Increasing energy efficiency
Energy efficiency is a third important piece of China’s energy priorities—a policy that includes not only boosting efficiency of existing energy producers and users but also closing down inefficient facilities. Eliminating small power plants is an important strategy in optimizing power infrastructure and increasing energy efficiency, according to Chinese commentators. In late May, the National Energy Administration told each province how many power plants to eliminate in a notice called the 2014 Elimination Production Capacity for [the] Power Industry. Shortly after this notice was released, provincial-level NDRCs successively published implementation plans on their official websites. At the same time, the central government has made plans for actively developing large-scale power plants and combined heat and power stations to replace the small power stations slated to close.
In addition to eliminating small-scale power plants, local governments in eastern China will likely crack down on the development of coal power to control increasing air pollution. As Prime Minister Li Keqiang pointed out at a State Council Executive meeting on June 26, some industrial bases must be moved inland, and new coal power plants would be prohibited in the Beijing-Tianjin-Hebei region. Instead, large-scale coal power plants in central and western China will play a more significant role in power production and transmission.
China’s second strategy to improve energy efficiency is the establishment of a market-oriented energy pricing mechanism. Currently, China’s energy inefficiency is largely caused by government control of energy pricing and SOE monopolies.
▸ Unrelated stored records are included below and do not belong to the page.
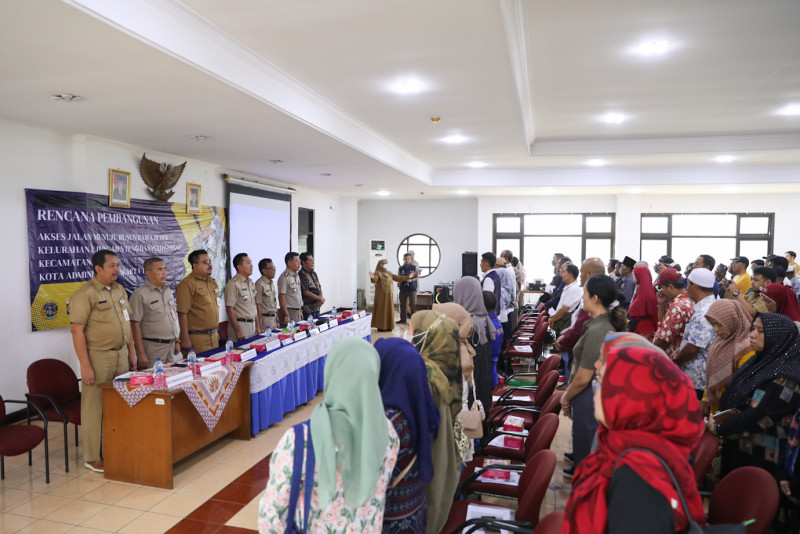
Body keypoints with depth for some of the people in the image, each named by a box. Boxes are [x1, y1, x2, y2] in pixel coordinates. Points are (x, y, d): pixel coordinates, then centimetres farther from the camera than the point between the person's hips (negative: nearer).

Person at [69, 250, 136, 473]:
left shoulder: (119, 290, 11)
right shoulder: (85, 293, -12)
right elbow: (77, 330, -15)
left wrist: (131, 353, 16)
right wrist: (85, 365, -18)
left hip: (120, 354, 7)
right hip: (98, 356, -7)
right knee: (95, 407, 2)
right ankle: (92, 458, 14)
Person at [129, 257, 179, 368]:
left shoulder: (168, 291, 13)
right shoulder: (140, 294, -9)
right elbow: (135, 325, -13)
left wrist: (177, 342, 16)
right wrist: (141, 353, -17)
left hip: (170, 346, 7)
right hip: (153, 347, -7)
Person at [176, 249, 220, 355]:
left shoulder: (212, 282, 14)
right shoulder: (187, 284, -12)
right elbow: (182, 313, -16)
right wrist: (185, 339, -19)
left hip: (213, 336, 8)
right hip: (197, 338, -8)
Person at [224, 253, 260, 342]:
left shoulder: (251, 283, 13)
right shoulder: (233, 284, -12)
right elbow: (230, 309, -16)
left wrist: (257, 326, 13)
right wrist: (238, 331, -18)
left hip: (252, 324, 8)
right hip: (240, 325, -7)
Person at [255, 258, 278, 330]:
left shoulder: (272, 283, 13)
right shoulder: (259, 284, -14)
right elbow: (258, 306, -16)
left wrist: (277, 320, 17)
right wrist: (260, 324, -17)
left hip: (273, 318, 8)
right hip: (265, 318, -8)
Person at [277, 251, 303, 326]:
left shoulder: (297, 276, 14)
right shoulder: (284, 277, -14)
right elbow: (281, 297, -18)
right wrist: (286, 315, -21)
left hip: (297, 311, 8)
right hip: (289, 311, -8)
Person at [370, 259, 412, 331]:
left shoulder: (389, 273, 14)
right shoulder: (377, 273, -7)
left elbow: (397, 278, 15)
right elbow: (375, 280, -25)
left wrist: (408, 277, 10)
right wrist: (372, 278, -50)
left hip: (389, 294, 7)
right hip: (381, 294, -6)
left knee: (389, 309, 8)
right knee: (381, 310, -4)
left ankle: (388, 326, 16)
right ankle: (380, 326, 1)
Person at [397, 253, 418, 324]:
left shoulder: (414, 267, 1)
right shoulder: (400, 268, 5)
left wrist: (411, 280, -15)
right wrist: (399, 283, -14)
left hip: (412, 289, -2)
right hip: (403, 289, 2)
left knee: (413, 304, -5)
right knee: (403, 304, 7)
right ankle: (403, 319, 18)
To increase competition and decrease the power of SOE monopolies, future reform policies will likely invite more private companies into the sector, through the bidding process for power transmission, distribution, and sales.
On April 23, the State Council introduced 80 pilot projects to attract private investment to national infrastructure projects. Many of these projects are in the energy sector, including hydropower, wind power, photovoltaic power, oil and gas pipelines, energy storage facilities, the modern coal chemical industry, and the petrochemical industry. The State Council said that these projects will be put into public tendering to attract private capital through joint venture, sole proprietorship, or franchise mode. As the next step, the government will release more projects from other sectors, such as oil and gas exploration and water conservancy.
Carbon-trading schemes are also being used by the central government to actively promote market-based energy pricing structures. In February 2014, the NDRC reported its progress on promoting carbon trading in selected pilot cities. In the report, the NDRC decided to further promote carbon trading system to nationwide. As of July 12, Hebei was the sixth city in China to open a carbon emissions trading market after Shenzhen, Shanghai, Beijing, Guangdong, and Tianjin.